Even though airline pilots have voiced support for the concept of carrying guns in the cockpit (search), the majority of them are staying away from getting training because of what they consider government red tape.

Of the approximately 100,000 U.S. pilots eligible for training in the program, only a small fraction has signed up, pilots told Fox News. The federal Transportation Security Administration (search) will not disclose the exact number of pilots who have received or signed up for the training, and TSA officials will only say that "hundreds of pilots" have been trained.

Congress approved the training program in November 2002, more than a year after the Sept. 11, 2001, attacks where terrorists took control of four U.S. airliners.
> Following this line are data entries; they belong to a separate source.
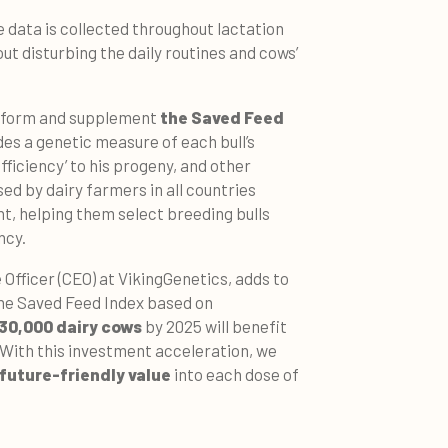
e data is collected throughout lactation
t disturbing the daily routines and cows’
 inform and supplement
the Saved Feed
des a genetic measure of each bull’s
fficiency’ to his progeny, and other
used by dairy farmers in all countries
t, helping them select breeding bulls
ncy.
Officer (CEO) at VikingGenetics, adds to
 the Saved Feed Index based on
30,000 dairy cows
by 2025 will benefit
. With this investment acceleration, we
future-friendly value
into each dose of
The first class of pilots to graduate with firearm training did so last April.

Pilots who spoke to Fox News outlined problems they saw with the training. They said the lengthy application, the three-hour psychological exam and the unpaid leave and pay-your-own-way training in the New Mexico desert, among other things, are too frustrating.

Both pilots and airline security experts say the airlines are the real problem — using their influence with the TSA to discourage training because the airlines are opposed to arming pilots because of the liabilities involved.

But the TSA says the program is still in its infancy and will continue to get better.

"Time will tell and of course we are always willing to listen and we are always wiling to learn and to see what we can do to make the program better," said Nico Melendez of the TSA.